Review: Band of Horses go all-out, fans go wild at the Ritz Ybor in Tampa
There’s something to be said about showing up and giving your fans exactly what they want. Band of Horses did just that Sunday night to a sold-out crowd at the Ritz Ybor.
Washed in red and blue lights, the five-piece alt-country/Southern rock band hit the stage in full speed. Bandleader Ben Bridwell might look like a hillbilly hipster, but man that boy can sing. Don’t let any of their looks fool you. Especially stoic lead guitarist Tyler Ramsey and wily keyboardist/guitarist Ryan Monroe. All these gents came packing soul.
Despite the band opening with two lesser-known tracks (Electric Music and Knock Knock) from their newly released fourth album, Mirage Rock, fans roared in raucous revelry. With phones and cameras out, these were the most excited 20- and 30-somethings in several square miles. And the band didn’t hold back on the hits, either. They gave away Compliments, No One’s Gonna Love You and Laredo within the first half of the show.

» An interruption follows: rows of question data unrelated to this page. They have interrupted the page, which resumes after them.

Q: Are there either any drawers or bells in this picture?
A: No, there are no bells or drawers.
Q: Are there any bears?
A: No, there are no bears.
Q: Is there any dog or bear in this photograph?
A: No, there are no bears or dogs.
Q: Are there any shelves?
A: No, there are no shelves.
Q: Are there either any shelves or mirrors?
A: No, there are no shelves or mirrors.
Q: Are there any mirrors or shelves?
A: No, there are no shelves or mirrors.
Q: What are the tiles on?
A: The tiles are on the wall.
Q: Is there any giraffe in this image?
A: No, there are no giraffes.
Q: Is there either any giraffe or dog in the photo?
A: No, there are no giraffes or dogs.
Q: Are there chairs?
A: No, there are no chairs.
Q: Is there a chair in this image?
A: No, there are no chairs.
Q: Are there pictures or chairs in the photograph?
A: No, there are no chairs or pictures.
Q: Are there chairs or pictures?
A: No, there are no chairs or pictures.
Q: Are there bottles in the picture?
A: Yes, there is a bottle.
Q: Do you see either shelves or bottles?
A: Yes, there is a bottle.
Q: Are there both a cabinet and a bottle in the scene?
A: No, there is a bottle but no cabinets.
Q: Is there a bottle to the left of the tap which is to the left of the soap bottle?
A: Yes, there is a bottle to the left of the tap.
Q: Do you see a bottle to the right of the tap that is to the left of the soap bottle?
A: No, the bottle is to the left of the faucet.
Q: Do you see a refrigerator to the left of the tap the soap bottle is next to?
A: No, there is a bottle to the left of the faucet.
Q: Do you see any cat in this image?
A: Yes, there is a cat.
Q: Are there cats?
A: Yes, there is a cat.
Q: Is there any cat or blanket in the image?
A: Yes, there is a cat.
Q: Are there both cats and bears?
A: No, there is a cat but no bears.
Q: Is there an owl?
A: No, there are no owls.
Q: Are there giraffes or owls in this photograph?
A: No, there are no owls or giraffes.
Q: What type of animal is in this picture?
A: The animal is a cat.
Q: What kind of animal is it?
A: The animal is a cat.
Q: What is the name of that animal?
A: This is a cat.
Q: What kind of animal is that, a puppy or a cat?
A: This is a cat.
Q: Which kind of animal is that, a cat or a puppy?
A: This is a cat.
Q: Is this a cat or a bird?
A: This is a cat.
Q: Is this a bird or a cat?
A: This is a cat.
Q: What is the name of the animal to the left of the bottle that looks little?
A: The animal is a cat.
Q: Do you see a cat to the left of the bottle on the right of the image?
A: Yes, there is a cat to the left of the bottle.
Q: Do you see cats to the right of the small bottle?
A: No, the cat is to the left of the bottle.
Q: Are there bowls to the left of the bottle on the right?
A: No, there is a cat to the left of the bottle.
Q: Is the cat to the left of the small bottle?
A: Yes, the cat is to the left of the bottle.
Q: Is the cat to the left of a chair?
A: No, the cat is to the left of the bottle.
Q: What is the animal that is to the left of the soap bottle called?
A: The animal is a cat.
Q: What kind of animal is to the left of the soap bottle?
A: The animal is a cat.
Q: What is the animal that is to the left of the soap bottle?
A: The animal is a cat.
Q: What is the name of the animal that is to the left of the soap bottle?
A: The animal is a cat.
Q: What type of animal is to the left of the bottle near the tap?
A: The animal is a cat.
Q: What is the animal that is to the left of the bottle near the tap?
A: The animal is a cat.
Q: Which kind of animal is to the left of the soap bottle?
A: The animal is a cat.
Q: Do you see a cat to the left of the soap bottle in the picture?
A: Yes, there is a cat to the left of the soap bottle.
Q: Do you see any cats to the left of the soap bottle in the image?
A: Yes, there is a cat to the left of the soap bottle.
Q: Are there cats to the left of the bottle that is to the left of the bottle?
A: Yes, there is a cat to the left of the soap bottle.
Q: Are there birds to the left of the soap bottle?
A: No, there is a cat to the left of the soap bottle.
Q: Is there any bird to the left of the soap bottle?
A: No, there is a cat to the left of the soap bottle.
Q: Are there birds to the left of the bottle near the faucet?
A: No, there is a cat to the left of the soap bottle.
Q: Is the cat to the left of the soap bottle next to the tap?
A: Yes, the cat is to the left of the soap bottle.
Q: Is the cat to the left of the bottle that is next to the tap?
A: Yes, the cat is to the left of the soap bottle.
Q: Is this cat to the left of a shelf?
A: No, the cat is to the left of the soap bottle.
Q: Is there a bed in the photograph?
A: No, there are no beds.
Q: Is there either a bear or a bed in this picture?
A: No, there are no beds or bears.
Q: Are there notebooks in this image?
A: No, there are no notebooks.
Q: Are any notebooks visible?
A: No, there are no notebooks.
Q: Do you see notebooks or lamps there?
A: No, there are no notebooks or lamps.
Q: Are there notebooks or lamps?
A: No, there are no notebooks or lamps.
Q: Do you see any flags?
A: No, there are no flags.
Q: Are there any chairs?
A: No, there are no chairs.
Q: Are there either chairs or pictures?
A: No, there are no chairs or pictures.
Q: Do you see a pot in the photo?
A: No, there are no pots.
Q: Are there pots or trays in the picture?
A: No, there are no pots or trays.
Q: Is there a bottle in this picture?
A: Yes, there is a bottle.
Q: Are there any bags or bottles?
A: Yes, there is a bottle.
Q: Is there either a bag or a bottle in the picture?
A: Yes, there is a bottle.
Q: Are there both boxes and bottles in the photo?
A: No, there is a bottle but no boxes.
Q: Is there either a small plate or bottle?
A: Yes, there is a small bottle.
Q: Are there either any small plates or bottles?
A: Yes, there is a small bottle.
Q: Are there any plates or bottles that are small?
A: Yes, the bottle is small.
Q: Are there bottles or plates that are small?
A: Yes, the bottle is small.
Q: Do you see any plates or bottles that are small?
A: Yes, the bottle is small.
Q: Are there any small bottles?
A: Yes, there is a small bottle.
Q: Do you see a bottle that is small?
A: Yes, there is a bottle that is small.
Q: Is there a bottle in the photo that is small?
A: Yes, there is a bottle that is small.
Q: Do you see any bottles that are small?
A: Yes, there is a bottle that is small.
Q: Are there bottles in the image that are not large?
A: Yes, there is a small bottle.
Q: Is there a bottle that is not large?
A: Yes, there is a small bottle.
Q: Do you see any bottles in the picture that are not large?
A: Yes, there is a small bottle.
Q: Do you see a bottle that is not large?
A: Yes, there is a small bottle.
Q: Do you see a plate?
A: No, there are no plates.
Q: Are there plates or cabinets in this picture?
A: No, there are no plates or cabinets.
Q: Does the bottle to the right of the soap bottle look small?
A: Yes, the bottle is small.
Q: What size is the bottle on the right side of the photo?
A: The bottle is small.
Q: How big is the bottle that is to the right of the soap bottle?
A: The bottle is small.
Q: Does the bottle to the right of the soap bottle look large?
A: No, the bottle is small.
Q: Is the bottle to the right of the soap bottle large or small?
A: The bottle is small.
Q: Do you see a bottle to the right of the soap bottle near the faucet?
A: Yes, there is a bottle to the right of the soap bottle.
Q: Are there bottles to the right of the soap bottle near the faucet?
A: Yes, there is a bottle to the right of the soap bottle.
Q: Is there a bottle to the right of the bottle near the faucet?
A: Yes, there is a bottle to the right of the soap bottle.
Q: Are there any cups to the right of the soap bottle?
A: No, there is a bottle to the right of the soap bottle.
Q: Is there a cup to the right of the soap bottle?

Alternating between songs from their back catalog of Everything All the Time, Infinite Arms and Cease to Begin showcased their distinct progression and diversity in sound. Sometimes they’re compared to The Allman Brothers and Eagles, although live they channeled The Black Keys and Fleet Foxes. But, mind you, they are their own breed, creating moments like in new song Everything’s Gonna Be Undone, where you felt as if you should be sitting on a front porch in the country, contemplating the world as the sun sets, only to be jerked to life in southern jam shakedown by the next song.
The deep, digging raw guitars pumped through the crowd, vibrating to the back of the room. Unfortunately, the blaring riffs unevenly outshone Bridwell’s piercing vocals, Monroe’s spectacular piano playing and Creighton Barrett’s solid drumming. It gradually improved, but not enough to fully balance out the equal parts.
Bridwell continually interacted with the audience. Overly eager fans cheering so much at break in The Great Salt Lake that Bridwell had to stop playing and said, “Goddamn,” before beginning again. After repeating our city name many times, he enlightened the crowd with a tidbit about “Tan Paws,” really old and elderly people in South Carolina who can’t do anything else so they lay on beach all day. Then he said, “So, I know what you’re going through.”
A special treat happened when they played Shut-In Tourist for the first time live, followed by Bridwell saying, “Remember that the first time we played that song was in Tampa.”
BoH only plugged four songs from the new album, fulfilling fan appetites for old favorites including Is There a Ghost, Older, Ode to LRC and The Funeral. The setlist also featured two covers: Chumming the Ocean by Archers of Loaf and a funky soul rendition (and closing song) of Am I A Good Man? by Them Two. Each band member approached it as a grand finale, with according instrument solos and jam-out denouements.
Doling out endless thank yous to the crowd, Bridwell’s genuine nature and mannerisms shone through his easily judged exterior. Out from the smoking singer came soaring, unbreaking, almost angelic inflections. His voice knows not its genre, and when he belts it out, mouth-wide open, crooked teeth showing, you know he’s harnessing the scale of some etherworld.
Not to mention the band obviously was having a blast. “Band” actually is the collective noun for horses, and this band had their own onstage language, interpersonal laughter and inside antics, which added to the down-home feel. You could just tell they were normal and authentic people. They even dedicated one of their encore songs, Infinite Arms, to their driver. They weren’t full of superiority or fame, or too good to play any of their popular songs. Combining their musical prowesses of twang, soul and rock, and coming at their fans with open arms, made for one heck of a showing.